**Prompt**
The data that follows must be transcribed in full and exactly, minus the pictures.
-- Stored data follows --
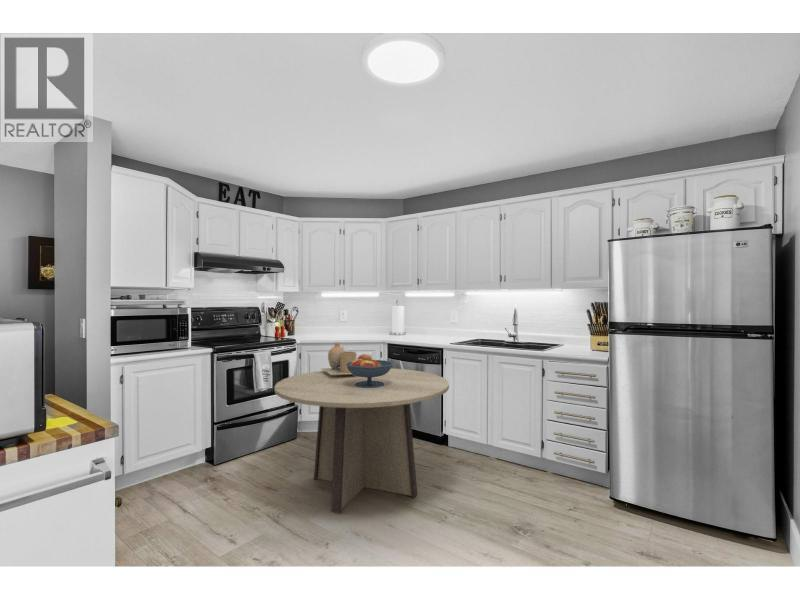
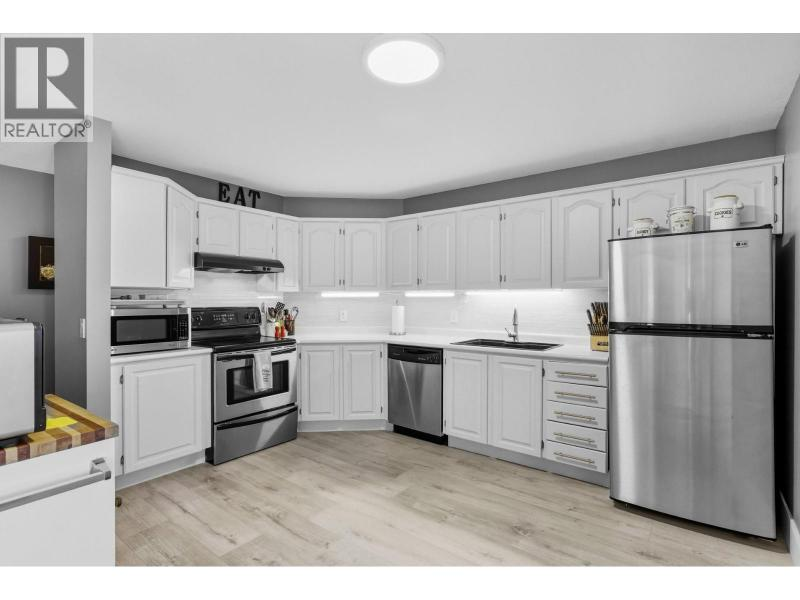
- dining table [273,367,450,515]
- fruit bowl [346,353,394,388]
- vase [321,342,358,375]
-- Stored data concluded --
**Expected answer**
- dining table [273,367,450,515]
- fruit bowl [346,353,394,388]
- vase [321,342,358,375]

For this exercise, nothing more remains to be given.